Using this new information, I adapted the program to only consider lowercase ASCII letters and digits, and @
. We now assume that the true password contains at most three deviations from the initial guess, and that all deviations are limited to ASCII letters and digits as well as the @
character. The character restriction limits the candidates’ character set to anywhere between 1 and 11 characters, and 6.7234 characters on average. The limit on the number of deviations limits the amount of candidates to those with 0, 1, 2 or 3 deviations from the initial guess, instead of anywhere from 0 to 24 deviations. With this scheme, we test the following groups of candidates:
Those with exactly zero deviations from the initial guess. There is 1 total candidate.

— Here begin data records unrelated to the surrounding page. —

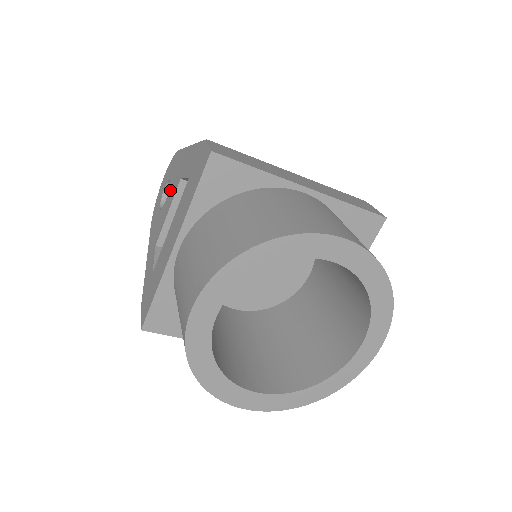
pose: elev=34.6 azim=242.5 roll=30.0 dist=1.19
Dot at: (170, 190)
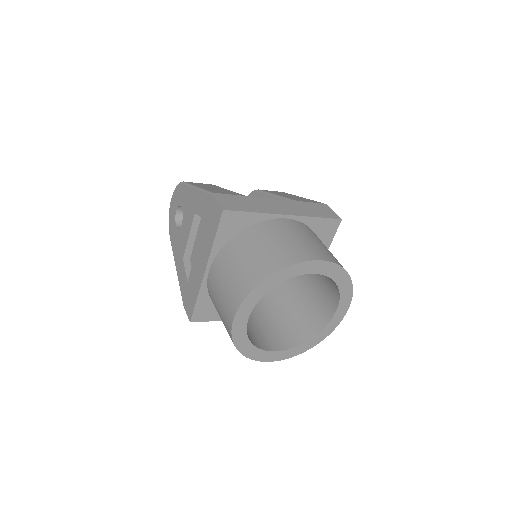
Dot at: (185, 217)
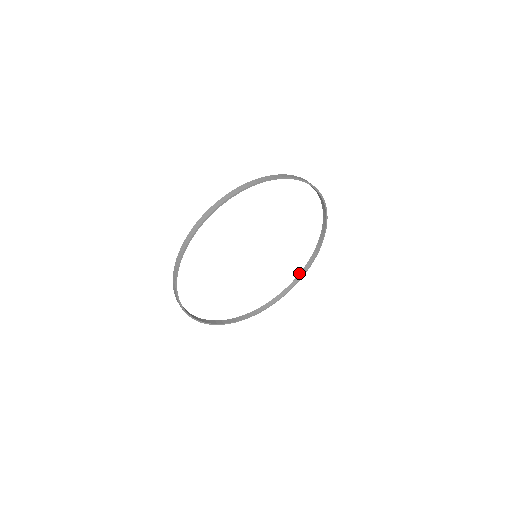
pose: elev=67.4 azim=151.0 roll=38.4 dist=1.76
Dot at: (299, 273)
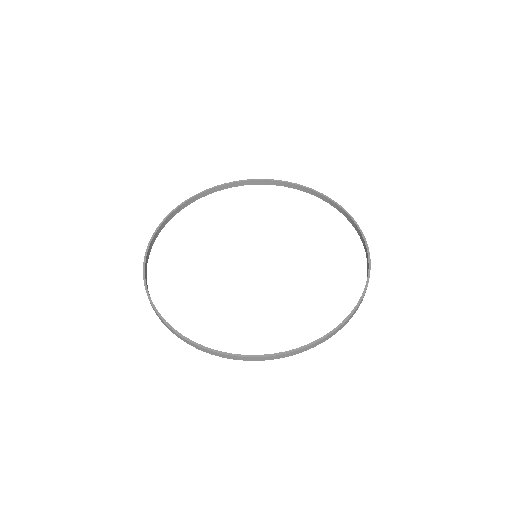
Dot at: (302, 350)
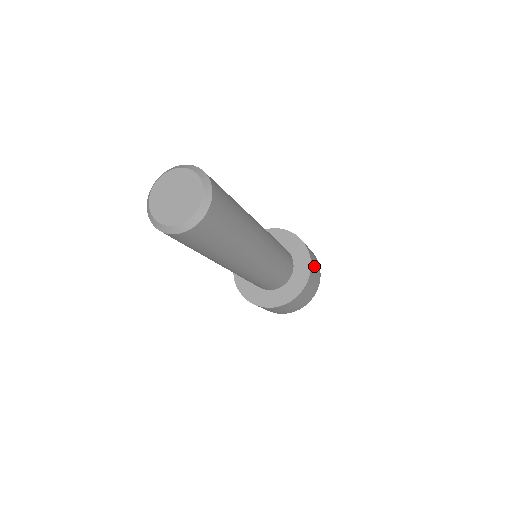
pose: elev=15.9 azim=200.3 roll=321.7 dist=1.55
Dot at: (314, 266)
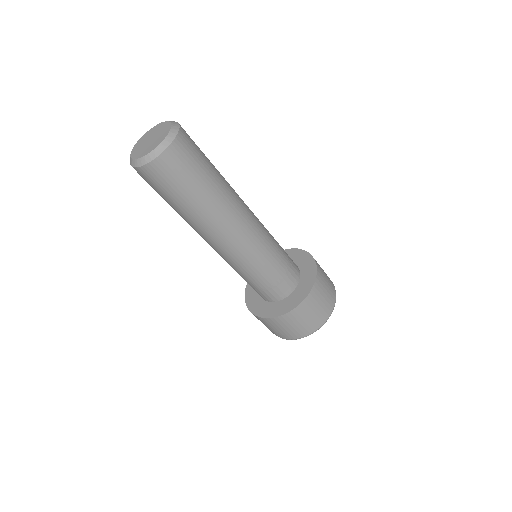
Dot at: (315, 303)
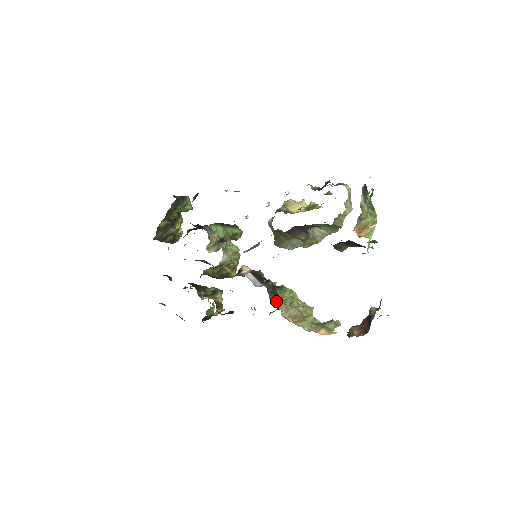
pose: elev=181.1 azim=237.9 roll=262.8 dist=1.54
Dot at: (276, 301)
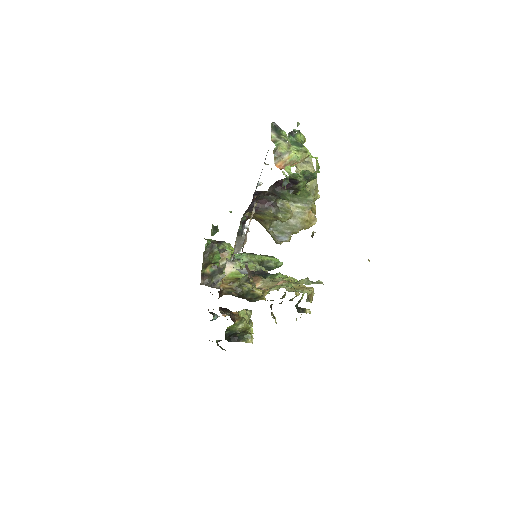
Dot at: (253, 277)
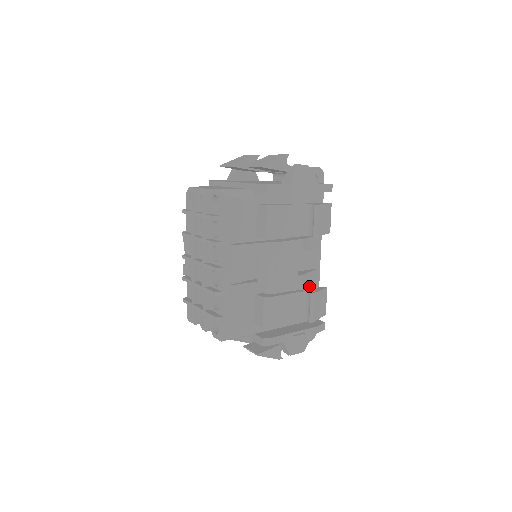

Exactly one deviation. There are on average 137.36 such candidates, depending on the initial guess.
Exactly two deviations: 9041.03 candidates.
Exactly three deviations: 379466.79 such candidates.

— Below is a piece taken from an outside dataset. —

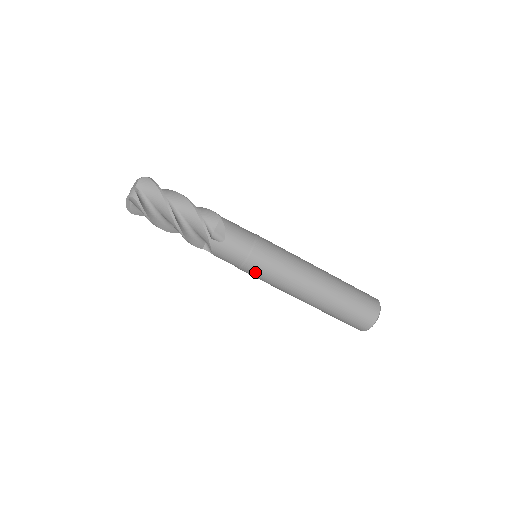
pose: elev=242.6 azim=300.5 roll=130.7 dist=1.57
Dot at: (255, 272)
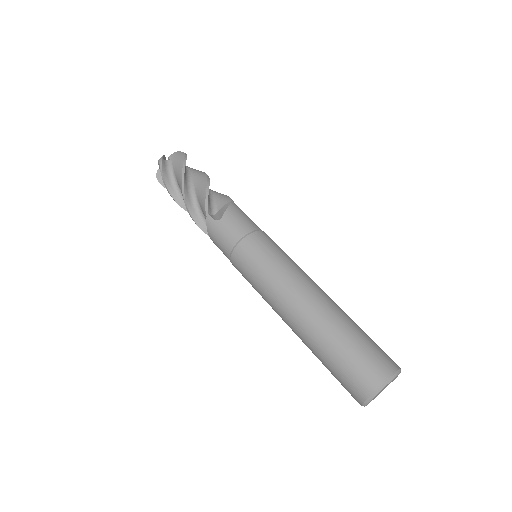
Dot at: (265, 243)
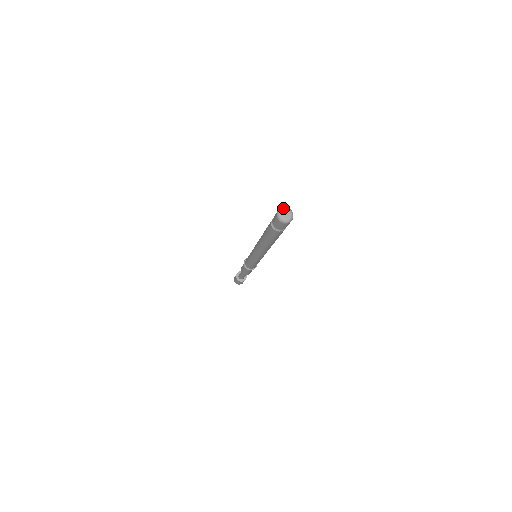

In total, we test 388646.18 candidates on average per initial guess. This number is low enough that the program can finish within a few hours or a day at most, even on somewhat old hardware.

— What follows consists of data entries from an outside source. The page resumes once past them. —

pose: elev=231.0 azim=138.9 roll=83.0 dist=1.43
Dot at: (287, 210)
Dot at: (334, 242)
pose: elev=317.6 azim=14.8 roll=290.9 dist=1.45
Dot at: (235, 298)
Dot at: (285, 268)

Figure 2 lists this revised version of the password guessing program. This is the version my friend and I actually used.
The results?
We gave the program one day to accomplish its job. Sadly, it didn’t find the correct password. At this point, we both decided that the benefits of keeping my friend’s existing OpenPGP key—namely, the assurance that we are using the correct key, and not an imposter’s version—didn’t outweigh the time costs of trying to find the correct password necessary to actually use the key. We had her generate a new key and then performed a key exchange to the best of our ability.
However, there still is hope. While writing this article and showcasing the program I wrote, I discovered a bug in the refined program’s chosen character set: I had left out the @
character. I have contacted my friend and told her how to fix the bug. She is willing to try guessing the password one more time, now that the program is fixed. As of now, this second run of the program hasn’t finished yet. I will report on this once we have the results.
Irrespective of our attempt above, I want to highlight a truth that I have re-discovered through this exercise: cryptography works. Barring any flaws in the mathematics of the specific algorithm used, cryptography is extremely effective at stopping unauthorized users from reading what they shouldn’t be allowed to read—even if the unauthorized user really is the recipient of the message but currently cannot prove this to the crypto system. And my friend did a wonderful job at making even the password—which is the weakest link in the system—a very tough nut to crack. Every other attacker trying to obtain her OpenPGP key will be facing the same 1-in-1048 odds that we did.
I believe we have exhausted the combinatorial enumeration angle of attacking her key. Any further attacks on her key are likely better off by trying a different approach instead of enumerating the password. I can think of the following classes of possible attacks:
Social engineering attacks. These attacks use psychological tactics to obtain the password, or hints to the password which can be used as a basis for another enumeration attack. One example of a social engineering attack is coercing the user into cooperation by threatening her with violence. (This would not work in our case, since my friend already is cooperating, and has forgotten the password anyway.)
Mathematical cryptanalysis attacks. These attacks target the underlying mathematics of my friend’s OpenPGP software implementation. Our OpenPGP software implementation is the well known GnuPG
software, which has already received security reviews, and is currently believed to be secure.
I believe that neither of these approaches are feasible for me, and thus outside the scope of this article.
Final question: Can I reuse your code?
Yes, you may gladly reuse my code. I explicitly place the contents of listings 1 and 2 in the public domain. Please use these as you see fit. I would appreciate a comment stating me as the author (or one of the authors, if you modify the code) along with a link back to this page, but this is not a requirement. Enjoy!